DATA IN THIS EXERCISE =>
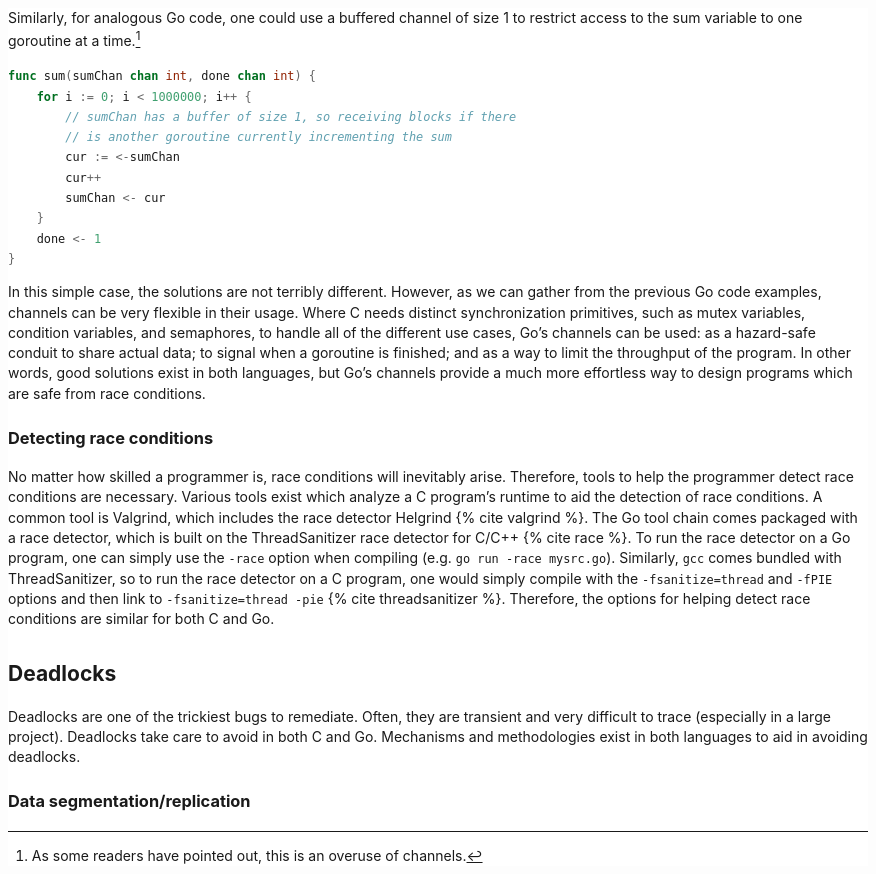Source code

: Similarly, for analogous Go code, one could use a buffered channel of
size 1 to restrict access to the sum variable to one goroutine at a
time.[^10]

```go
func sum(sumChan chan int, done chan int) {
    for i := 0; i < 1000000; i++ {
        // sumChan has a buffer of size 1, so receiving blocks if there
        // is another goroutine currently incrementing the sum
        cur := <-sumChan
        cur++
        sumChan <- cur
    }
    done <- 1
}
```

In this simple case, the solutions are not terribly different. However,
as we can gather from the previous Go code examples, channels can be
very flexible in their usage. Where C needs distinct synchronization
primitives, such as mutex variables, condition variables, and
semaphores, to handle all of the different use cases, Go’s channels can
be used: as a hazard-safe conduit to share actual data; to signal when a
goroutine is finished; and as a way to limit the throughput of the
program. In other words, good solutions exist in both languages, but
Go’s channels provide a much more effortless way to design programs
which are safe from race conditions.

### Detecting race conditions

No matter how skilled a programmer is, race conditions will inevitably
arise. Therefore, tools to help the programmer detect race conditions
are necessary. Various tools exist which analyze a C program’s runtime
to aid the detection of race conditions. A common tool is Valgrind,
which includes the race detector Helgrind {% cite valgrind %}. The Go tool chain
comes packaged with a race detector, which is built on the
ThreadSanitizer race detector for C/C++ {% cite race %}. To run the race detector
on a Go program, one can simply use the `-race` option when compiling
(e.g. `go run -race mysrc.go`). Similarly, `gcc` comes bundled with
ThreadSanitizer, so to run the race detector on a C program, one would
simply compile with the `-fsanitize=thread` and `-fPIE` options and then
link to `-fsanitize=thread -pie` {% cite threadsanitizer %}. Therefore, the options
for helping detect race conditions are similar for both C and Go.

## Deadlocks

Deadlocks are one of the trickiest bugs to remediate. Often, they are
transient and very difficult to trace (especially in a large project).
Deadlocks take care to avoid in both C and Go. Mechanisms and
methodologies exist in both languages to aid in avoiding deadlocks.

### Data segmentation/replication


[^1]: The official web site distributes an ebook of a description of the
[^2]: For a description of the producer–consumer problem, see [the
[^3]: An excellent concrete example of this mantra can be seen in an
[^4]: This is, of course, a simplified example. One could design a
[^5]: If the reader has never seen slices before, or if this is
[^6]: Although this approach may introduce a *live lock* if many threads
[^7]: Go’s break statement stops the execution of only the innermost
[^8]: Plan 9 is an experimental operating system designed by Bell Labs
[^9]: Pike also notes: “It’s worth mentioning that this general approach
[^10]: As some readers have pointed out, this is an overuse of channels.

WHAT TO PRODUCE => Leave the pictures out and please restate exactly the lines running from the start of the material through the one with "as we can gather".

ANSWER TO THIS EXERCISE =>
Source code

: Similarly, for analogous Go code, one could use a buffered channel of
size 1 to restrict access to the sum variable to one goroutine at a
time.[^10]

```go
func sum(sumChan chan int, done chan int) {
    for i := 0; i < 1000000; i++ {
        // sumChan has a buffer of size 1, so receiving blocks if there
        // is another goroutine currently incrementing the sum
        cur := <-sumChan
        cur++
        sumChan <- cur
    }
    done <- 1
}
```

In this simple case, the solutions are not terribly different. However,
as we can gather from the previous Go code examples, channels can be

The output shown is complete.